The subsection of the ever reliable Catholic Ireland website has a well-developed interactive prayer “corner” especially for children. The presentation is based on the gospel reading of the day, and encourages children to participate in prayer through bright and colourful cartoons that the child can personalise with their own name and the names of those they wish to pray for. While the application will not suit group work, it is relatively easy for children to use with supervision from their parents on their home computers.

Don't let the moniker put you off Sermonz4kidz is an essential resource for anyone working with children, whether in the classroom, home or parish.

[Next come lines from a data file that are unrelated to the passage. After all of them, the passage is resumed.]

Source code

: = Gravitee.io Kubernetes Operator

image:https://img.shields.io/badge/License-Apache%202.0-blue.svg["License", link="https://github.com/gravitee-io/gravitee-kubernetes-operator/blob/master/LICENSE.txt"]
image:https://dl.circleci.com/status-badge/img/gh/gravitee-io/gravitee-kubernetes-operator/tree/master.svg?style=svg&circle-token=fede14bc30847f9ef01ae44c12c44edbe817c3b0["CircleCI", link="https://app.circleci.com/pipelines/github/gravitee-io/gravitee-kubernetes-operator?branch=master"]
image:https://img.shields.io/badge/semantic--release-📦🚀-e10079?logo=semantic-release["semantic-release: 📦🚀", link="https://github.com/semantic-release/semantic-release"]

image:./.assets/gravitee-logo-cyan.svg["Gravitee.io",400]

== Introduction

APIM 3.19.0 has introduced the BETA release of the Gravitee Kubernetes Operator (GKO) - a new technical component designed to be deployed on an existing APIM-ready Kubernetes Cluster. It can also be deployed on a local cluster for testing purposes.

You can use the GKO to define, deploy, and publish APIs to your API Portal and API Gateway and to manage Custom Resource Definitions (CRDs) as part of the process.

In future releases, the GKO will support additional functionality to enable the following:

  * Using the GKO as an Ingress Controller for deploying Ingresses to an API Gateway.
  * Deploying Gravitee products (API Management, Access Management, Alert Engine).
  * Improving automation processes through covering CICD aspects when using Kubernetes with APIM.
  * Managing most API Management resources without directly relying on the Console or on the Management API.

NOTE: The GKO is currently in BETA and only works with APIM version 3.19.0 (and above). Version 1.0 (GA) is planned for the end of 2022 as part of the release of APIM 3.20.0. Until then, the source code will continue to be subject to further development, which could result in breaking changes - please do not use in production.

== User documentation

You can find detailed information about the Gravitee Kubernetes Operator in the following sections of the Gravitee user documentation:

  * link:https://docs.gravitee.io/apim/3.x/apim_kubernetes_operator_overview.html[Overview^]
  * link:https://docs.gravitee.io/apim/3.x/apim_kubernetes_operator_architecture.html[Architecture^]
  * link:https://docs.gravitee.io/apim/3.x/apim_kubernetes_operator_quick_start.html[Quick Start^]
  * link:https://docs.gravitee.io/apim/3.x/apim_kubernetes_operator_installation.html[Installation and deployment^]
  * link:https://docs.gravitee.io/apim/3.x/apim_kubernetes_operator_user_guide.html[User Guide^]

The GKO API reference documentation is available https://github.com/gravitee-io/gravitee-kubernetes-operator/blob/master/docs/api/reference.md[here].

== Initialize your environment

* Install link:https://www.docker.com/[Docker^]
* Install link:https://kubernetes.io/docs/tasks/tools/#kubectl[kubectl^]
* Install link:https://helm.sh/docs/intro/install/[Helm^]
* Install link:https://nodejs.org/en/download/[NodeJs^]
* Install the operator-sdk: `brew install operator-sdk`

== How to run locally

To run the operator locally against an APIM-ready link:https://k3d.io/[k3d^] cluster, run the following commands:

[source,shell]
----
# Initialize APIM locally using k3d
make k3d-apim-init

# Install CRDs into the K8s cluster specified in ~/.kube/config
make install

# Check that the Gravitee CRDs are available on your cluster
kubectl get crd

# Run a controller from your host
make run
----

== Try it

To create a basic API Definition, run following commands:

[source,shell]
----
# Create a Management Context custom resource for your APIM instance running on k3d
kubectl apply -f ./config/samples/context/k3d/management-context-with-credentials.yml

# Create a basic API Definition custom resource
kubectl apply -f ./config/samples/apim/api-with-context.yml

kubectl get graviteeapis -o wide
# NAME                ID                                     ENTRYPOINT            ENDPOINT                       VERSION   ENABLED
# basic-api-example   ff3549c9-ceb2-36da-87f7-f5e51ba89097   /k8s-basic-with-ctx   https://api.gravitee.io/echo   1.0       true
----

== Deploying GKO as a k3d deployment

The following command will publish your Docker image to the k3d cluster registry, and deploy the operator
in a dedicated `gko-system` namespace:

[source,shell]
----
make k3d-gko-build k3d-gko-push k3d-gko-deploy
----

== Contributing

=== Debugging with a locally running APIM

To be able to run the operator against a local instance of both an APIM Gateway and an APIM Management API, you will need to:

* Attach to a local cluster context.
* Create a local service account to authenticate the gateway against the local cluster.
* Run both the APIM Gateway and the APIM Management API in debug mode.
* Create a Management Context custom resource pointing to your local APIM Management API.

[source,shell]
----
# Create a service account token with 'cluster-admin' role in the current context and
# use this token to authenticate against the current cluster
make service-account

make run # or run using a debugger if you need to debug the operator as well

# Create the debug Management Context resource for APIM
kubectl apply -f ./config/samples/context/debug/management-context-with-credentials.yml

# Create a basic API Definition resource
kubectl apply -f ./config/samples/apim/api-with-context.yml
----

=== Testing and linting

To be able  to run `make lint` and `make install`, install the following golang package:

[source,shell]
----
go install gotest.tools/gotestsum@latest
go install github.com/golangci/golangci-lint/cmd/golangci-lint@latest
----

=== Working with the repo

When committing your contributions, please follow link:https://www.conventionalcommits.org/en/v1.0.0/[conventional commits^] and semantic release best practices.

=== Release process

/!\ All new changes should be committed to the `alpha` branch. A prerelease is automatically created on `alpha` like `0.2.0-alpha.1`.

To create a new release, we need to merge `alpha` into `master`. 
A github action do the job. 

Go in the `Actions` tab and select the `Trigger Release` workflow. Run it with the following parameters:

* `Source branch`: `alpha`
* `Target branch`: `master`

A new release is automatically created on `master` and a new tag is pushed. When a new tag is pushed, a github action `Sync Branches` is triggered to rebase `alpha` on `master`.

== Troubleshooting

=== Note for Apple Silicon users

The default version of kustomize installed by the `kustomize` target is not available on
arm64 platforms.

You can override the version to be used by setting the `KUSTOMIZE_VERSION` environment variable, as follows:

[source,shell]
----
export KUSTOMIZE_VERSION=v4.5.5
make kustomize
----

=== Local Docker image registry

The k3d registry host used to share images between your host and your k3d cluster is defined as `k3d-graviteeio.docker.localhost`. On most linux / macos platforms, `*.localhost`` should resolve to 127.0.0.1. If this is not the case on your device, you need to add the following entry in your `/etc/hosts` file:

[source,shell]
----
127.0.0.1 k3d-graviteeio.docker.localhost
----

The site is very user friendly and has a good search engine. Each Sunday gospel reading is accompanied by a story that expresses the main themes of the gospel at a level that is adaptable to most levels, especially with the primary school child. In addition, there are pictures to colour in, word searches, and puzzles, all of which are easily downloadable (both in word and pdf format) and provide a helpful medium for children to engage with the Gospel. The page of links is also very useful as is the artwork by Henry Martin, which makes a pleasant alternative to clipart.

A subsection of the popular BBC website that provides an admirable resource for dealing with queries from children about Christianity and world religions that may confound the best of us. Every major world religion is referenced here, and the main feast days of each are simply but thoroughly explained with links to useful websites and classroom activities.

I've also started to get "fancy" with my blog thanks to my fool's guide that I've found.